Clearly the defendant-vendee improved hisstatus before the institution of the suit by theplaintiffs for possession of the land in suit bypre-emption. That being so, the trial Court wasright in dismissing the plaintiffs' suit, leavingthe parties to bear their own costs.

7. From the decree passed by the trial Court on the 7th of April, 1948, plaintiffs appealed in the Court of the Senior Subordinate Judge, Rohtak. The appeal was filed on the 27th of April, 1948. In the memorandum of appeal the genuineness of the deed of gift, Exhibit D. 1, was challenged. On the 28th of June, 1948, plaintiffs-appellants applied under Rule 17 of Order VI of the Code of Civil Procedure that they may be permitted to plead that there was sub-division, in village Chnara; that the plaintiffs were 'biswedars' in the sub-division in which the land in suit was situate and that the defendant vendee was not a 'biswedar' in that sub-division. The application for amendment was rejected by the lower Appellate Court for the reason that the amendment, if allowed after the expiry of the period' of limitation for a suit for possession by pre-emption the rights of the defendant vendee will be seriously prejudiced. The appeal failed and was dismissed with costs. Defendant-vendee had also preferred an appeal objecting to the decree under appeal in the matter of costs. That appeal also failed.

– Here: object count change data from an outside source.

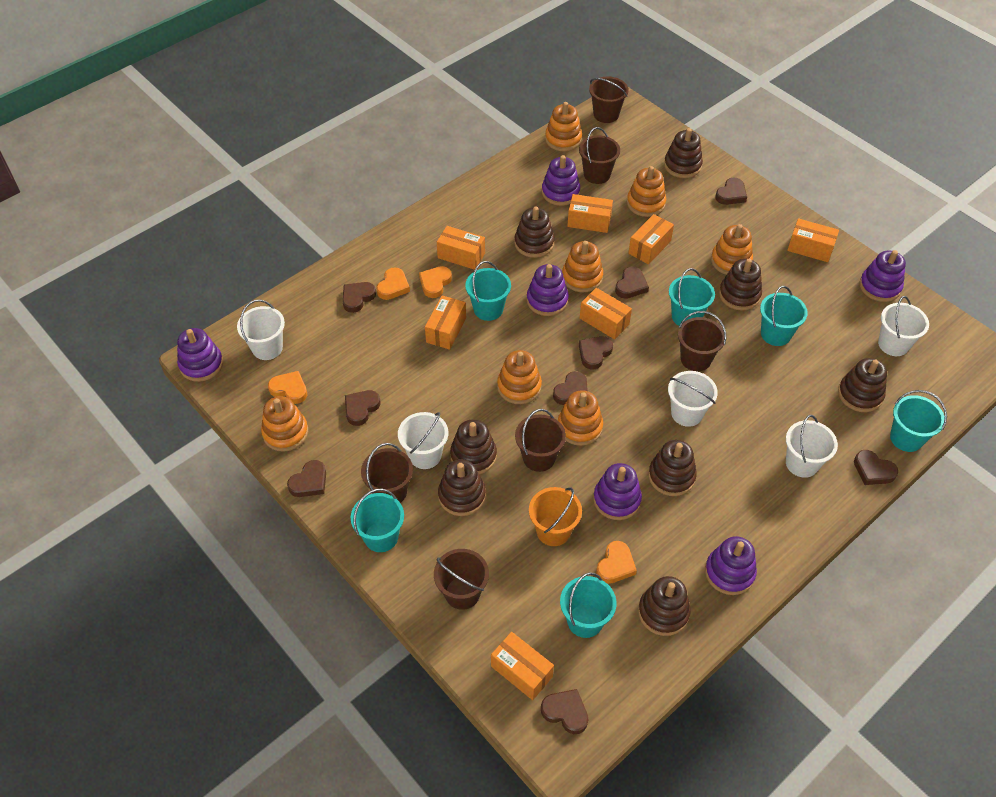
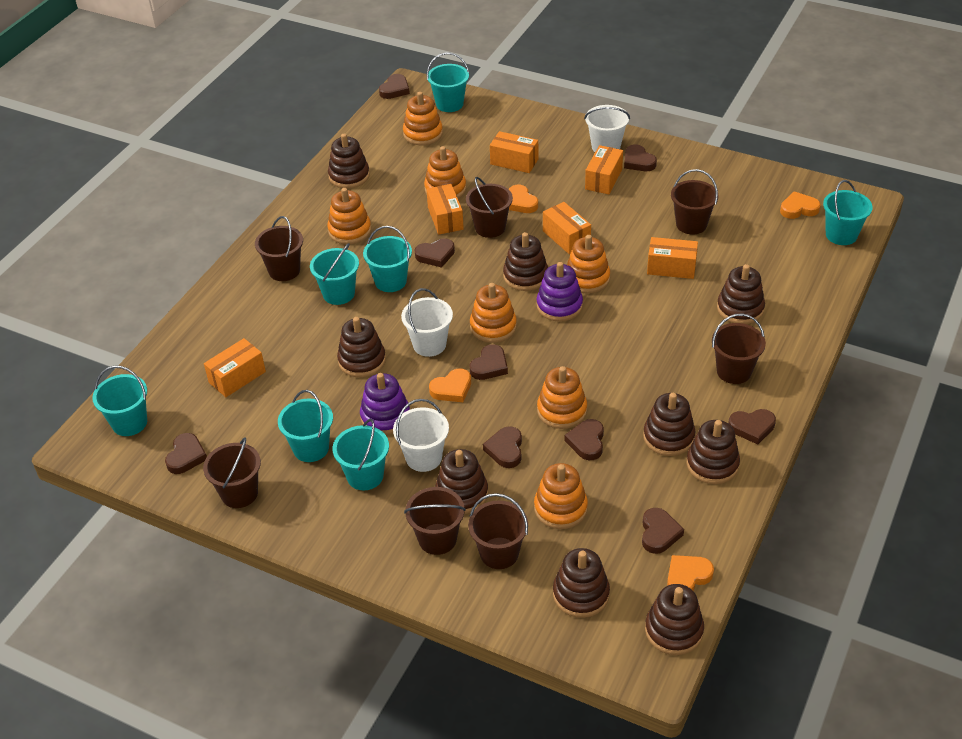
brown bucket: 6 -> 7
brown stacking toy: 8 -> 9
orange box: 7 -> 6
orange bucket: 1 -> 0
purple stacking toy: 6 -> 2
turquoise bucket: 6 -> 7
white bucket: 5 -> 3

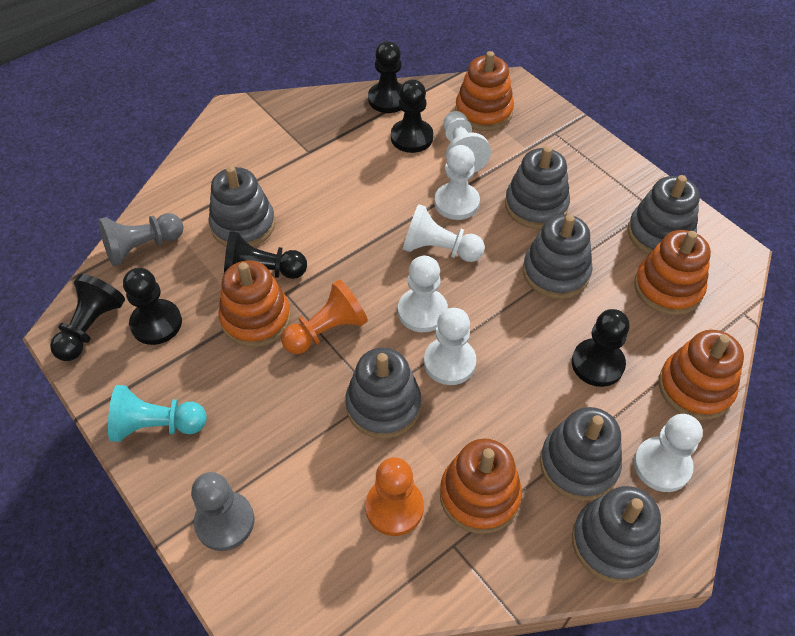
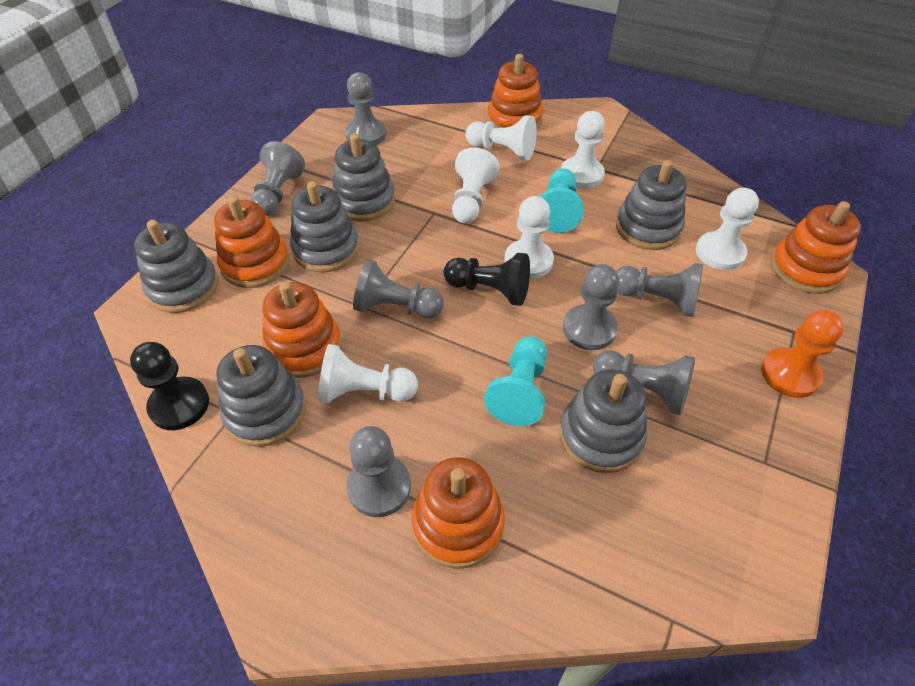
black pawn: 6 -> 2
grey pawn: 2 -> 7
grey stacking toy: 7 -> 6
orange pawn: 2 -> 1
turquoise pawn: 1 -> 2

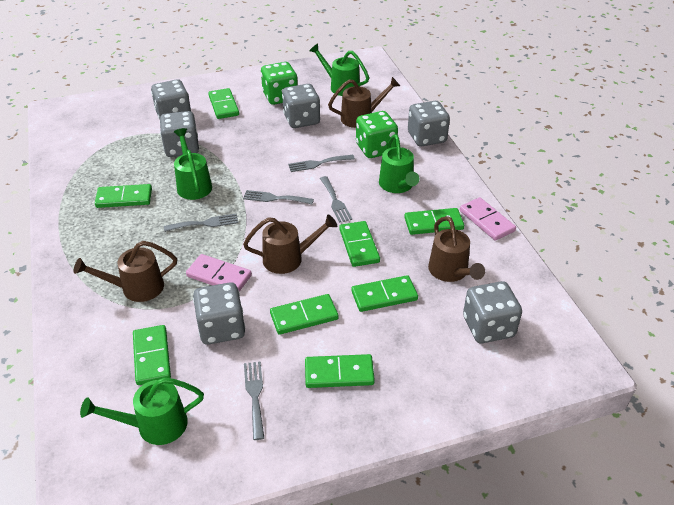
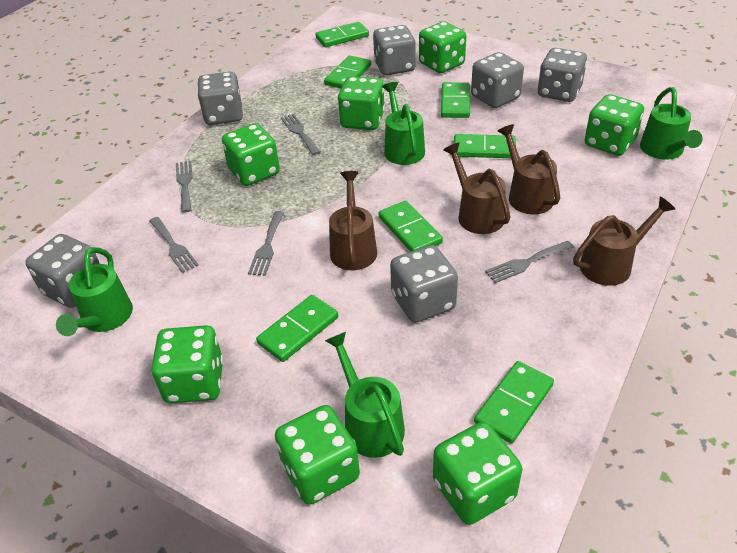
green dice: 2 -> 7
green domino: 8 -> 7
pink domino: 2 -> 0

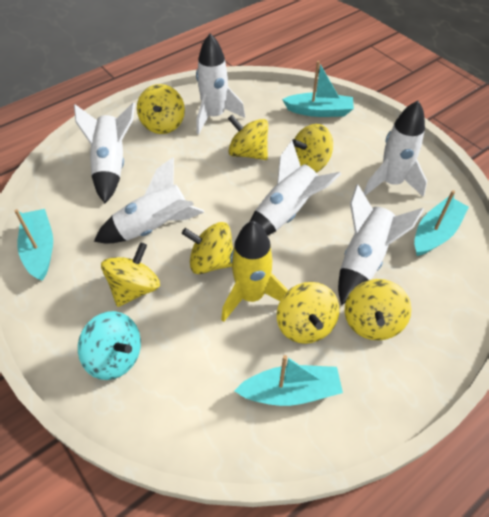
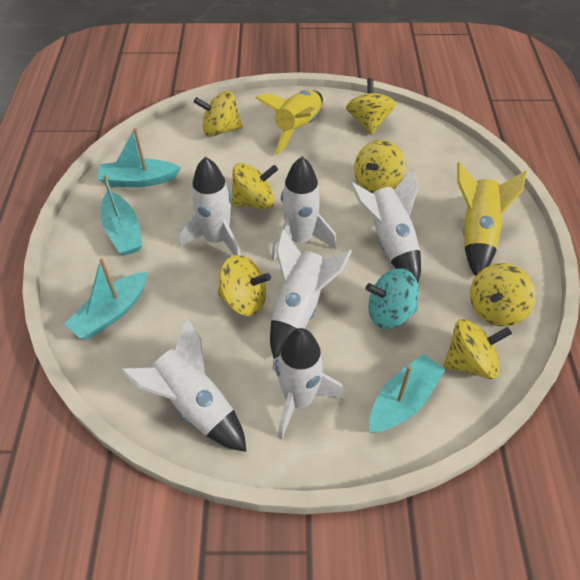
yellow rocket: 1 -> 2

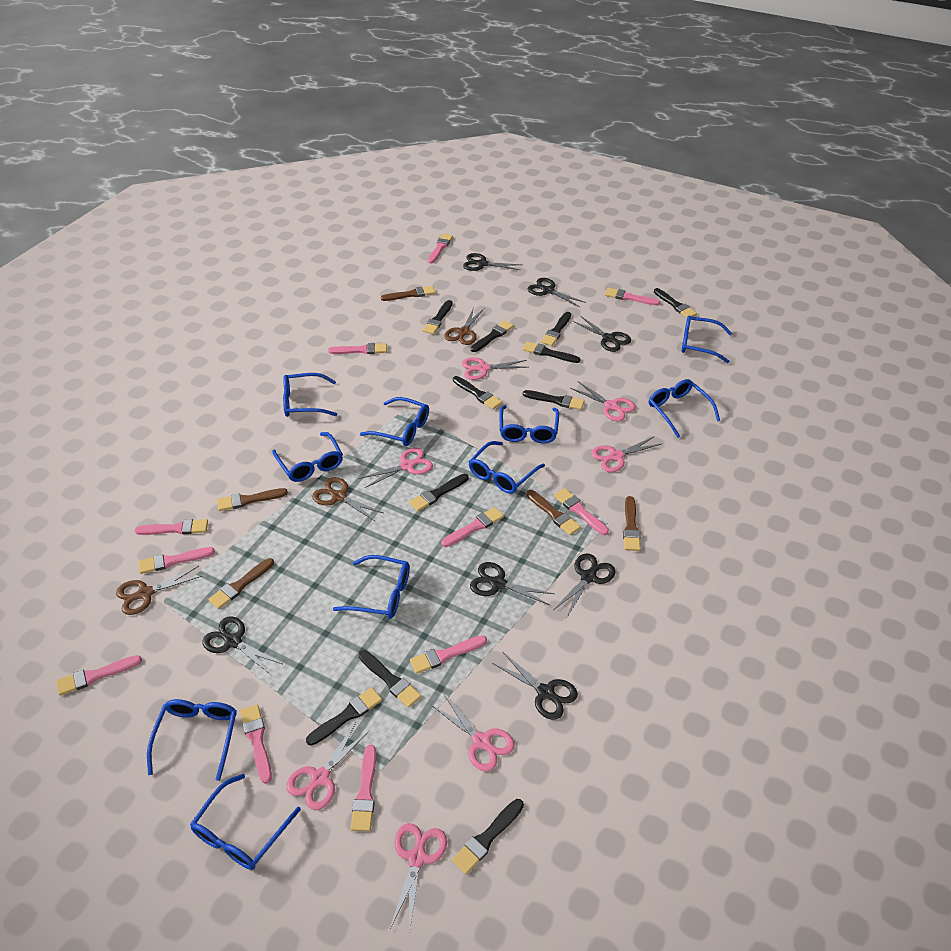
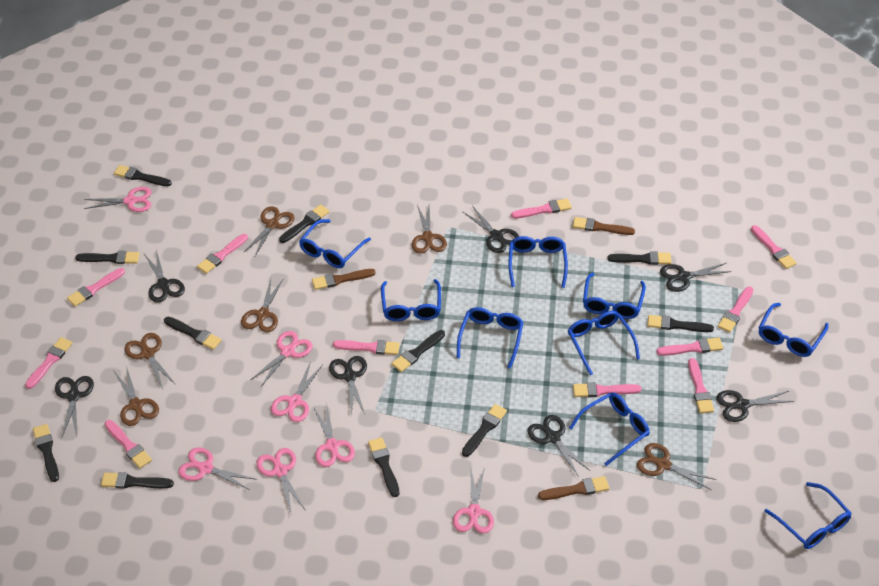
blue glasses: 10 -> 9
brown brush: 5 -> 3
brown scissors: 3 -> 6

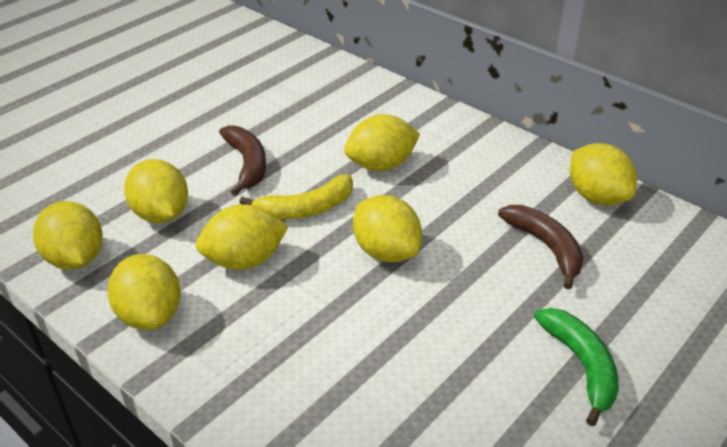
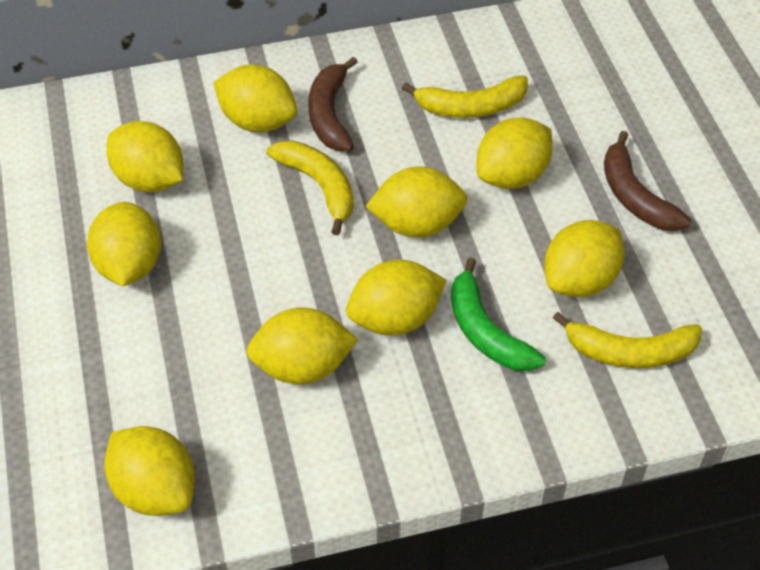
yellow banana: 1 -> 3
yellow lemon: 7 -> 9

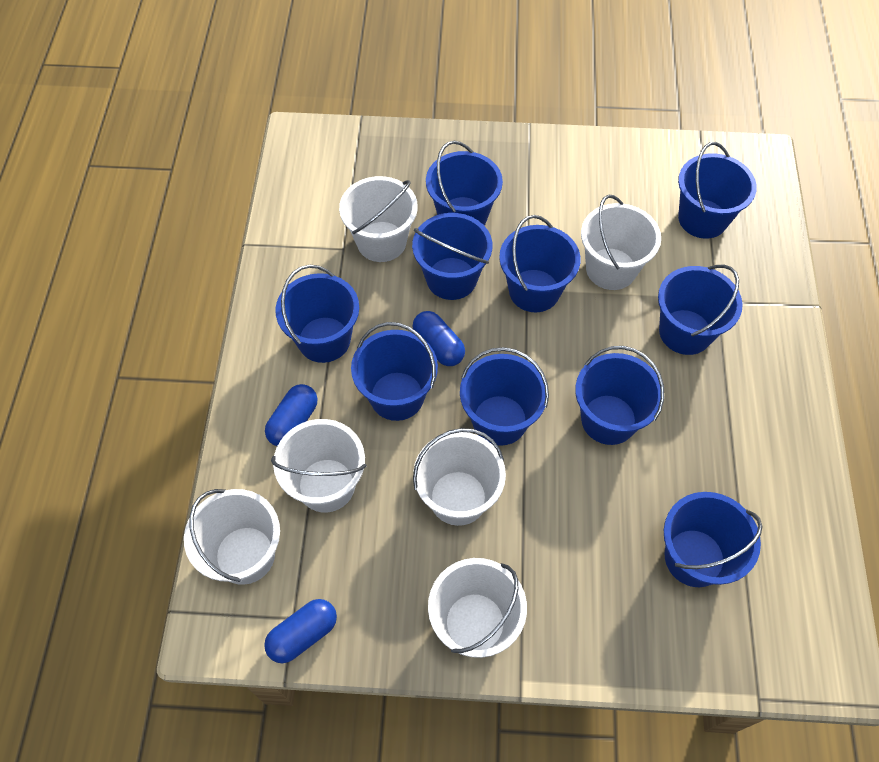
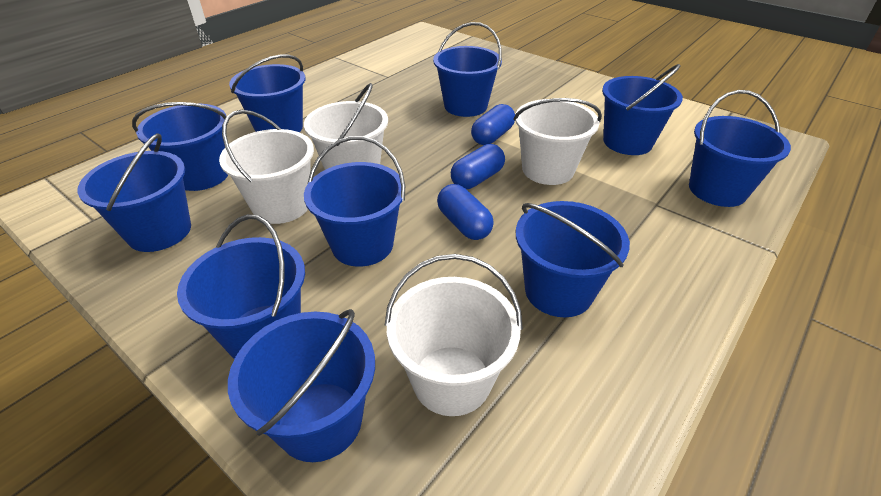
white bucket: 6 -> 4

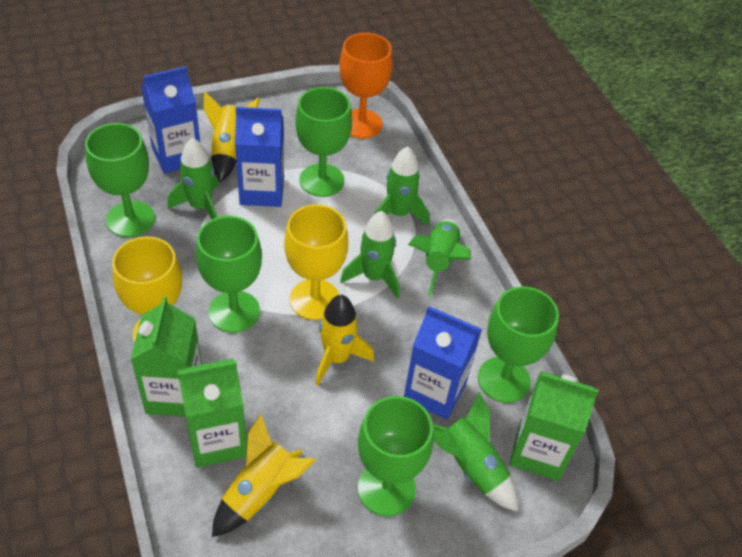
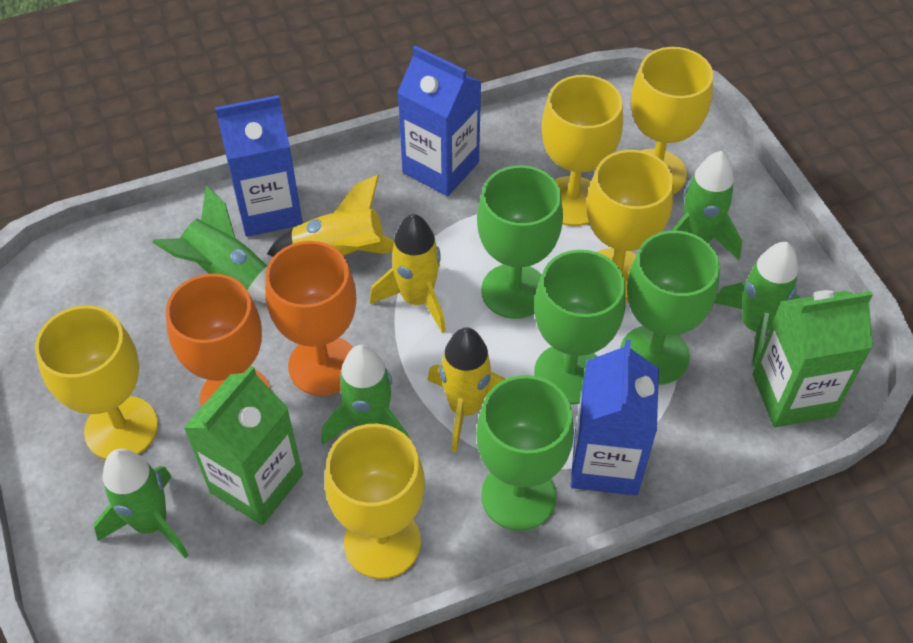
green carton: 3 -> 2
green goblet: 5 -> 4
orange goblet: 1 -> 2
yellow goblet: 2 -> 5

8. From the decree passed by the Senior Subordinate Judge on the 28th of June, 1948, plaintiffs have come up in further appeal to this Court.

9. Mr. Shamair Chand, learned counsel for the appellants, urges that the Lower Appellate Court was wrong in not allowing the application for the amendment of the plaint. Under Order VI, Rule 2, Civil Procedure Code, the pleading must contain the material facts on which a party relies for his claim. It is not enough, therefore, to plead a right without stating the basis of the right. Then Order VI, Rule 7, Civil Procedure Code, lays down that no new ground of claim can be raised except by way of amendment. Order VI, Rule 17, Civil Procedure Code, gives the Court a discretion to allow amendment in cases where it may be just and proper to do so.

10. Now, there are many rulings laying down that amendment should not be allowed except in very special cases where the effect of the amendment is to take away from the defendant a legal right which has accrued to him by lapse of time. As stated above, the litigation was fought on the ground stated in the plaint. Plaintiffs failed in the trial Court on that ground. Plaintiffs preferred an appeal and no application was made with the memorandum of appeal asking for amendment. The application for amendment was made on the 28th of June, 1948. The sale sought to be pre-empted was made on the 7th October, 1946. That being so, I think that the lower appellate Court has rightly exercised the discretion under Rule 17 of Order VI of the Code of Civil Procedure. For an authority on this point 'Rulia Ram v. Ram Channar', 14 Lah 807, may be seen.

11. No other point arises in these proceedings.

12. For the foregoing reasons I dismiss Regular Second Appeal No. 613 of 1948 with costs.